The woman is insane! I bet her kids are the worst behaved little shits too

Dontbanthebooks · 07/09/2022 18:08

I have posted a brief comment in support of this and similar books. There have been no further responses.

OP posts:
Hobbesmanc · 07/09/2022 18:17

I love that scene in Field of dreams where Amy Madigan calls a fellow PTA mom a nazi cow for trying to ban books.

I was reading all sorts at ten. Steven King. James Herbert (I was a little traumatised by The Rats] Virginia Andrew's. Even my mums Jilly coopers. There was a lot of shit in the Herriot books but they were certainly ok reading.

I'd be highlighting how important Blackman is as a children's writer. Few are going to take her side

mackthepony · 07/09/2022 18:21

Another one who was in the Virginia Andrews. All the incest and mean grandmother downstairs 🙄😳

There was that other series too, the Casteels or something? Lived in a shack in West Virginia or somewhere

chipsandpeas · 08/09/2022 11:05

mackthepony · 07/09/2022 18:21

Another one who was in the Virginia Andrews. All the incest and mean grandmother downstairs 🙄😳

There was that other series too, the Casteels or something?
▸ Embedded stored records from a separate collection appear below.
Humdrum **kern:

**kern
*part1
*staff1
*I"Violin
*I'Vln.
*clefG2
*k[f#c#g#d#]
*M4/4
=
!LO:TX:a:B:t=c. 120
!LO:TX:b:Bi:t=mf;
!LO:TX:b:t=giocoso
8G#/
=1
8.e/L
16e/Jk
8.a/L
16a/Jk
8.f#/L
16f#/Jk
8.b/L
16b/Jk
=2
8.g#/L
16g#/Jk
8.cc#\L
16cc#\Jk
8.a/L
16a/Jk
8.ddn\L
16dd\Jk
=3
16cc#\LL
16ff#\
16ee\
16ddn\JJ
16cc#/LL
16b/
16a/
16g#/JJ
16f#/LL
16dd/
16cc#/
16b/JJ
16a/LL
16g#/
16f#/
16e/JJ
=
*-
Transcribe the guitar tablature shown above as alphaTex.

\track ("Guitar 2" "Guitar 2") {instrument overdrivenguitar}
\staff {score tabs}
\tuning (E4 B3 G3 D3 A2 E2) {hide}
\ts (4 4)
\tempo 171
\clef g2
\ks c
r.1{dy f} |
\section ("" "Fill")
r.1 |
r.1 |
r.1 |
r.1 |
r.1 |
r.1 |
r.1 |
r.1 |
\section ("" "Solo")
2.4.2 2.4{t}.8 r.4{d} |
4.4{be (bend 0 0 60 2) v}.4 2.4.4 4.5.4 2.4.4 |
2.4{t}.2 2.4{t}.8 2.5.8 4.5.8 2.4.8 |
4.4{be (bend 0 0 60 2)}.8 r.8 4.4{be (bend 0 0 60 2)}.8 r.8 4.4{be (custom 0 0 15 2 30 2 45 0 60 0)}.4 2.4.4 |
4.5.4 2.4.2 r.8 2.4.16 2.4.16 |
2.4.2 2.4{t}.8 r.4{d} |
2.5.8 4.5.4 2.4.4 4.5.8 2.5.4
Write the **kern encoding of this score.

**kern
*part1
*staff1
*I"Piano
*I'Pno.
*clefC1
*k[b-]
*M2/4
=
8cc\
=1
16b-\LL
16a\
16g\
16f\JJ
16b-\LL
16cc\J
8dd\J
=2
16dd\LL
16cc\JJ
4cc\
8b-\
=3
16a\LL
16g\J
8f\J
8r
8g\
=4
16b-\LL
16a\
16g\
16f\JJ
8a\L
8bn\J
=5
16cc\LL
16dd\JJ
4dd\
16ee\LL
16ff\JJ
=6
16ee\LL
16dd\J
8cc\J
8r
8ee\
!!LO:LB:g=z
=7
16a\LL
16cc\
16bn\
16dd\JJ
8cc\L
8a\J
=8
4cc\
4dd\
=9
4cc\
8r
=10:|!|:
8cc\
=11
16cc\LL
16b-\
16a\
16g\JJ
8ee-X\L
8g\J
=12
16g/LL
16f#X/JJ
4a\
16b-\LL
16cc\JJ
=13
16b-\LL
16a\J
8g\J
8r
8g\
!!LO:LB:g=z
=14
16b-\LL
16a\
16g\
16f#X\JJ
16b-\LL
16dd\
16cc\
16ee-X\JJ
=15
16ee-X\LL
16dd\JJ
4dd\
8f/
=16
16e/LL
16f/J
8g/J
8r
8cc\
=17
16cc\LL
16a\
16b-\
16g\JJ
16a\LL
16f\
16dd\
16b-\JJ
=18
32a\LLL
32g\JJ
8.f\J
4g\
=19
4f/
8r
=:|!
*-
Lived in a shack in West Virginia or somewhere

yeah the heaven series, where heavens mother gets raped by her stepfather then runs away and years later heaven gets involved with her step uncle/half brother

GertrudePerkinsPaperyThing · 08/09/2022 11:06

I agree with you but wouldn’t bother to say anything. One of the nice things about year 6 is that you know you’ll be leaving the over involved and otherwise difficult parents behind at the end of the year. Secondary school is lovely in comparison as you have nothing to do with them!